Channel 2 Action News obtained a letter sent out Tuesday by school Superintendent Erroll Davis. It advises employees that they are on paid administrative leave until the matter is resolved. It also states, "You are not to report to your office or go on any APS school property without prior authorization or request."

Educators Named In Cheating Probe Told To Stay Home

The certified letter also warns employees not to delete, destroy, or modify in any way any information contained on APS equipment.

The appeals process for teachers could last many months. In the meantime, school officials are hiring replacement teachers and principals, whom they hope to have in place by opening day Aug. 8.

Many of teachers and principals implicated in the cheating scandal received annual cash bonuses for raising CRCT scores. Channel 2's Tom Regan emailed a request for records to APS officials.

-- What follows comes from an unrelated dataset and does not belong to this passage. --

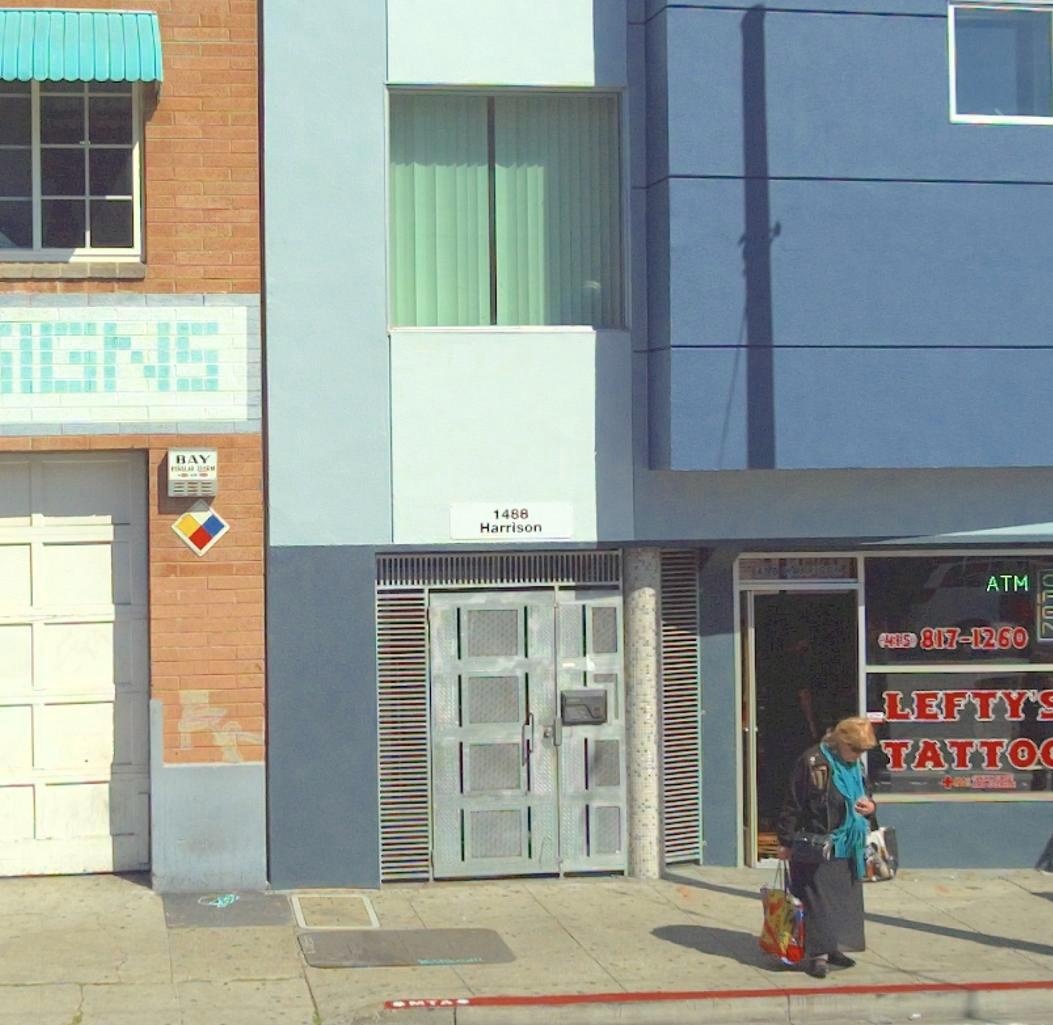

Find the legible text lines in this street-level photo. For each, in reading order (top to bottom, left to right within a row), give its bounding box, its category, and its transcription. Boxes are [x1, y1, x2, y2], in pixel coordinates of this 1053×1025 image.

He also spoke with Verdaillia Turner, president of the Atlanta Federation of Teachers. She estimate millions of dollars in bonuses were paid over the years to educators for improving standardized test scores.

"What we know is that it was a thousand per year per teacher. Principals got as much as five thousand." said Turner.

Turner told Regan she supports proposed legislation that would require educators and administrators convicted of cheating to repay test bonus money. "It's fraud when you take money you did not earn," Turner said.

State Rep. Billy Mitchell is sponsoring a bill in the Georgia Legislature that would require educators convicted of test cheating to return incentive pay.

"No one should be unjustly enriched at the peril of our students," said Mitchell.